* BEGIN Provided material *

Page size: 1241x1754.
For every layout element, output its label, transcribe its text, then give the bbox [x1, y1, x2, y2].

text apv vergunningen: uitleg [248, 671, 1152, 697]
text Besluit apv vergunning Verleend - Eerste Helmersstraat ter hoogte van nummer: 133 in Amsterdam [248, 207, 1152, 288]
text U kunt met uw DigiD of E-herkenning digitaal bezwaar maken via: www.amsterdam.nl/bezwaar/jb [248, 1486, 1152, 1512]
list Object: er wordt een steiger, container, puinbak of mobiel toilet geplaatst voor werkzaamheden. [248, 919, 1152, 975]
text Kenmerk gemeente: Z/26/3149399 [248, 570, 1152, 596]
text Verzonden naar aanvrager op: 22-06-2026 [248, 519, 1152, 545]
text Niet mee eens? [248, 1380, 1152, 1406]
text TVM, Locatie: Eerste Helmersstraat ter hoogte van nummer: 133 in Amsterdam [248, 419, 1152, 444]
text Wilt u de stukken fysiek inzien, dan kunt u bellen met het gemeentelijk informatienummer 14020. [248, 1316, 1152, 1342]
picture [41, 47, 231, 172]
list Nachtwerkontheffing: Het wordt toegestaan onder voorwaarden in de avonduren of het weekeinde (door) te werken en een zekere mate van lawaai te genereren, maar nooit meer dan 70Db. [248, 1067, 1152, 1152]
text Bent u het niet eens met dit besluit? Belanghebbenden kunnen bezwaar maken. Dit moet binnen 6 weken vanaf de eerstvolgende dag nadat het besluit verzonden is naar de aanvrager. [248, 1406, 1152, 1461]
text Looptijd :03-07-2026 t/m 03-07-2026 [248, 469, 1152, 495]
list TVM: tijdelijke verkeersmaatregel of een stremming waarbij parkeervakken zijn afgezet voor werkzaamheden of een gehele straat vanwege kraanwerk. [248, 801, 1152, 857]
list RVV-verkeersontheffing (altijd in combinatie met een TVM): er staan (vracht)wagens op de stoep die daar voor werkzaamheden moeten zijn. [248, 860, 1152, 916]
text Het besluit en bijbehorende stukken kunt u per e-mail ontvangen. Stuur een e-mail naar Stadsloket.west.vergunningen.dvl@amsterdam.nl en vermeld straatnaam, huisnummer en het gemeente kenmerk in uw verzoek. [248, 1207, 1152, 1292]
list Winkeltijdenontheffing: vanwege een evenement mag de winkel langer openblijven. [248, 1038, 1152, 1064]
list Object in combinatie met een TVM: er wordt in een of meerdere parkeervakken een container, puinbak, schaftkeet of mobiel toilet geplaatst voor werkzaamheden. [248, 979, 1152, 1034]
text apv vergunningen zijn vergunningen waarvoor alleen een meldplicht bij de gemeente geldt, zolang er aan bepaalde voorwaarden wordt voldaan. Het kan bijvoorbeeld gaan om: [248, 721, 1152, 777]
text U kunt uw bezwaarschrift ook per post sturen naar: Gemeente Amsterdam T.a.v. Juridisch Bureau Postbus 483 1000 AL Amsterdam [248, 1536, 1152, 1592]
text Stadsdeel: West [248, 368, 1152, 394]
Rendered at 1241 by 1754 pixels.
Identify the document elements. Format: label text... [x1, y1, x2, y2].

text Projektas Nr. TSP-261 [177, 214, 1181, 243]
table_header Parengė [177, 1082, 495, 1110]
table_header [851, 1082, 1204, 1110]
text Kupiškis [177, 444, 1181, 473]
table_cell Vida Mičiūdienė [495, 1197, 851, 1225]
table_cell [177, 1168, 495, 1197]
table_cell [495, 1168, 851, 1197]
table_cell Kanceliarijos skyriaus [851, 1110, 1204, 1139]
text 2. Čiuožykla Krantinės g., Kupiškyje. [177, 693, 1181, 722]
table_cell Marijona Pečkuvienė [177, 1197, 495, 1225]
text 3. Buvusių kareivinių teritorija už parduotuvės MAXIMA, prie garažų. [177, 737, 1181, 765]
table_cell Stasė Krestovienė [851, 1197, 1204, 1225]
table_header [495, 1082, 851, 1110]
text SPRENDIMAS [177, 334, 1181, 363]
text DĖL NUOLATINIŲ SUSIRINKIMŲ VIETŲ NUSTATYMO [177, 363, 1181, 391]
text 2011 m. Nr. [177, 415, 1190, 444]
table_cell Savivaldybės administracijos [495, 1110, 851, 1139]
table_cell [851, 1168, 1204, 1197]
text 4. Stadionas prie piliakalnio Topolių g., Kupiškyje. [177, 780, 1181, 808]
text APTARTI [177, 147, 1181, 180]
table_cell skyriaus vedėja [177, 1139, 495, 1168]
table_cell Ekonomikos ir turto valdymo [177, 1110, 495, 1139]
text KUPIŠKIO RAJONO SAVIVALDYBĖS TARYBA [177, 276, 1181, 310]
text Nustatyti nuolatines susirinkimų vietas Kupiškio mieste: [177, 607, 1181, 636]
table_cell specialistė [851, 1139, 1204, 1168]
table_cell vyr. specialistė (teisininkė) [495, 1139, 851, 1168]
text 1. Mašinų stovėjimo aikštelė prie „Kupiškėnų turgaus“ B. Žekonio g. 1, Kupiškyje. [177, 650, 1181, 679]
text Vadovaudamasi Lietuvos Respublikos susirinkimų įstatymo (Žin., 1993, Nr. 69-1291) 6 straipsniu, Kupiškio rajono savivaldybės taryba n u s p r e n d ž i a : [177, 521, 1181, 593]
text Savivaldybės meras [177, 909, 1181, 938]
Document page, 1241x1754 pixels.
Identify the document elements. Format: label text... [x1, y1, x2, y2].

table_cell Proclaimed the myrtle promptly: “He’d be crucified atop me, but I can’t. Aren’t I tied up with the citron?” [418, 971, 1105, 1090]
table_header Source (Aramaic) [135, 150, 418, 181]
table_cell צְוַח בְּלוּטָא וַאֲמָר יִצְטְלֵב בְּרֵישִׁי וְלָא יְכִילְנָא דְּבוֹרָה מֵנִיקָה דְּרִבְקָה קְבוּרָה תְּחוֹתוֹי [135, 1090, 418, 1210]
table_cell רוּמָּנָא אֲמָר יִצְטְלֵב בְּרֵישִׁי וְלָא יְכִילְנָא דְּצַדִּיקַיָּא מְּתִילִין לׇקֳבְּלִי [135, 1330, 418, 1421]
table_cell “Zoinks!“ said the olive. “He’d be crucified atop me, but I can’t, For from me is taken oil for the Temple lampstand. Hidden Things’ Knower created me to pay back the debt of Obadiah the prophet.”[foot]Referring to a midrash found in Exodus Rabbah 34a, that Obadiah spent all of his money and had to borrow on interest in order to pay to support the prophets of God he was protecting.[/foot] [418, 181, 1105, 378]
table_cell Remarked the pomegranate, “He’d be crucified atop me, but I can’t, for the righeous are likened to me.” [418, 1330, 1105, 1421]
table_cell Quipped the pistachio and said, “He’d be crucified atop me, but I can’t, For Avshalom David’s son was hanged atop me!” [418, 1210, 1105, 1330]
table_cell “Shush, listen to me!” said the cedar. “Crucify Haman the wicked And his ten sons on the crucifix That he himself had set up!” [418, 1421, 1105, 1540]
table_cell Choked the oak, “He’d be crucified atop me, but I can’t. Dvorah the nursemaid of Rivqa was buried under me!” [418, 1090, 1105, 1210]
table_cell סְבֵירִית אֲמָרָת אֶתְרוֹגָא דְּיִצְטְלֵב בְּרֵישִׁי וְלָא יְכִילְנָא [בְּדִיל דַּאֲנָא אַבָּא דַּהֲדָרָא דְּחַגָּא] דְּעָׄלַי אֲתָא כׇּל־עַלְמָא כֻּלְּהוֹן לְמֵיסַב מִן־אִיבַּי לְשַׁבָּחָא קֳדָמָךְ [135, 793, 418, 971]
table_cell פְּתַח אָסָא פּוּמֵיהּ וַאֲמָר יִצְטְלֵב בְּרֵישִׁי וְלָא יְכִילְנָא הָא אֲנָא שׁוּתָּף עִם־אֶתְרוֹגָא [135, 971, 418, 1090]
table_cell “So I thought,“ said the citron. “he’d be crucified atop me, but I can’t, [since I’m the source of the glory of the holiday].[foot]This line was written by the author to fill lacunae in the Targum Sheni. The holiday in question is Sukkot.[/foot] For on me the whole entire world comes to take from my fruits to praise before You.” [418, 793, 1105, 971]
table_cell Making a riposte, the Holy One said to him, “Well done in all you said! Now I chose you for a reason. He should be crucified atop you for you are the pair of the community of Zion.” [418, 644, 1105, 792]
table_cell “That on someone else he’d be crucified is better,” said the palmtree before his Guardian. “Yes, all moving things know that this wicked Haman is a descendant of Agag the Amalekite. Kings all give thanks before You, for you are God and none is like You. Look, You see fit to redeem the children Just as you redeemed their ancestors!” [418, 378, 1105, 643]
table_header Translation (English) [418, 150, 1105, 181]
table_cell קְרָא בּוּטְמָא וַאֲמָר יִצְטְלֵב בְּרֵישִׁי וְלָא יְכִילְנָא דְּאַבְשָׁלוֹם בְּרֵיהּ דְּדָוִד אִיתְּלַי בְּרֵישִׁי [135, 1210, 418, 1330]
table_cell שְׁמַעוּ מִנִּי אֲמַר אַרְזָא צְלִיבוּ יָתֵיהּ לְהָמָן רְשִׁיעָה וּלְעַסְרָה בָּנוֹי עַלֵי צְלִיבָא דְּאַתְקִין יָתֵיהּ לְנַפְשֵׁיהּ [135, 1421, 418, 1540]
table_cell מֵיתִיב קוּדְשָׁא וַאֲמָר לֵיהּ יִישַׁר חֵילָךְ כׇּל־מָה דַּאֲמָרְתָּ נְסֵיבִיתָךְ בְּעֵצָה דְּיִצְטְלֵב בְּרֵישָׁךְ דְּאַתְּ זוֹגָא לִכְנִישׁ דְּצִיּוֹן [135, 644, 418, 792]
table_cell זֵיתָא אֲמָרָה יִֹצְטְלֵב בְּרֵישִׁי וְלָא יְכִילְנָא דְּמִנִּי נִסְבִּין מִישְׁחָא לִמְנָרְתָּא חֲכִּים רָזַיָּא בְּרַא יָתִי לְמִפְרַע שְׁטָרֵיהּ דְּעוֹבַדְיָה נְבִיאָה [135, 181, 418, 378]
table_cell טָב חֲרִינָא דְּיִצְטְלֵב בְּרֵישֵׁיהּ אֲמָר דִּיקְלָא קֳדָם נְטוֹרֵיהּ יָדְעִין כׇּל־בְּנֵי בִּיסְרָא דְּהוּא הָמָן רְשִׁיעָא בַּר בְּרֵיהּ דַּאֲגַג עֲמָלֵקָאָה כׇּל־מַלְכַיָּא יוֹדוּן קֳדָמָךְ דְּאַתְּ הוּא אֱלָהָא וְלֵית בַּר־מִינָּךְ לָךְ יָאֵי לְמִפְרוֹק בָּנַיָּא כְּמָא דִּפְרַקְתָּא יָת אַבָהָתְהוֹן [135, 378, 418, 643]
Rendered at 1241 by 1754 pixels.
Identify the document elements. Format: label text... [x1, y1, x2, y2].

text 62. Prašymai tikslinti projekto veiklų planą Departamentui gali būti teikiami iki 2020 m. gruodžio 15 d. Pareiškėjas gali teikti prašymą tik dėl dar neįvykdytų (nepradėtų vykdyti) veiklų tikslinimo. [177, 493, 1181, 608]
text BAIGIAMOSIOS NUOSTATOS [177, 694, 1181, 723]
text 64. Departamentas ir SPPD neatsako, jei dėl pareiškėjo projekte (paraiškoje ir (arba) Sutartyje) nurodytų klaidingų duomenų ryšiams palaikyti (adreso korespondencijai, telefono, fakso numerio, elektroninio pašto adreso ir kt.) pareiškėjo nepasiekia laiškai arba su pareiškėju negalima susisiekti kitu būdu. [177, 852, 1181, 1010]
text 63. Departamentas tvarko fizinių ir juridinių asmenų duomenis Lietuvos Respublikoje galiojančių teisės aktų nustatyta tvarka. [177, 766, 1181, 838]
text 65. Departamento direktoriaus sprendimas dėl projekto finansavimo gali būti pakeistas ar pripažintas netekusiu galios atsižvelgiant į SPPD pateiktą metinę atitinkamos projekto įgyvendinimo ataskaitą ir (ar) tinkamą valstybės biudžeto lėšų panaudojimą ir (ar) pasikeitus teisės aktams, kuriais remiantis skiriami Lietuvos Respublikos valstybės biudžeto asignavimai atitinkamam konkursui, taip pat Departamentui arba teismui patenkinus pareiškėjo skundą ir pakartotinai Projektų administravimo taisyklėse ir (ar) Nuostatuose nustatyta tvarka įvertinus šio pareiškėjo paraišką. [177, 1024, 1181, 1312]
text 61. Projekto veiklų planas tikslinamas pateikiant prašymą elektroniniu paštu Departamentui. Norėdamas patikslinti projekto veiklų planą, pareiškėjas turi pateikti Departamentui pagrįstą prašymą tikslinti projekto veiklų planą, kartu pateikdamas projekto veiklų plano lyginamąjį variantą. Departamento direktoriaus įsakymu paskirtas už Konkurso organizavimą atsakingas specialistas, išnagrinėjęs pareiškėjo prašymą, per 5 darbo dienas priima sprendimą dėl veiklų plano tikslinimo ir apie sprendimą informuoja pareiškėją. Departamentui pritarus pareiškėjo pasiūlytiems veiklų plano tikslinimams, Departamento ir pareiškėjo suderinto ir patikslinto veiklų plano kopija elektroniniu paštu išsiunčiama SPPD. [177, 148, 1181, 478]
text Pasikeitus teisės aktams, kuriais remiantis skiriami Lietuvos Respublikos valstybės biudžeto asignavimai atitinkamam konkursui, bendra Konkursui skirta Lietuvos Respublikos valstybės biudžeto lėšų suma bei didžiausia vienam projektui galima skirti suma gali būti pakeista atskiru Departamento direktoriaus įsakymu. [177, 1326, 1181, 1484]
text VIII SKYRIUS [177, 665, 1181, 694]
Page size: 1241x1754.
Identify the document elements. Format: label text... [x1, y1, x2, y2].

* END Provided material *

Please rewrite the data from its start through the line with "For every layout", replacing "layout" with "document" and leaving everything else unchanged.

| Right answer |
Page size: 1241x1754.
For every document element, output its label, transcribe its text, then give the bbox [x1, y1, x2, y2].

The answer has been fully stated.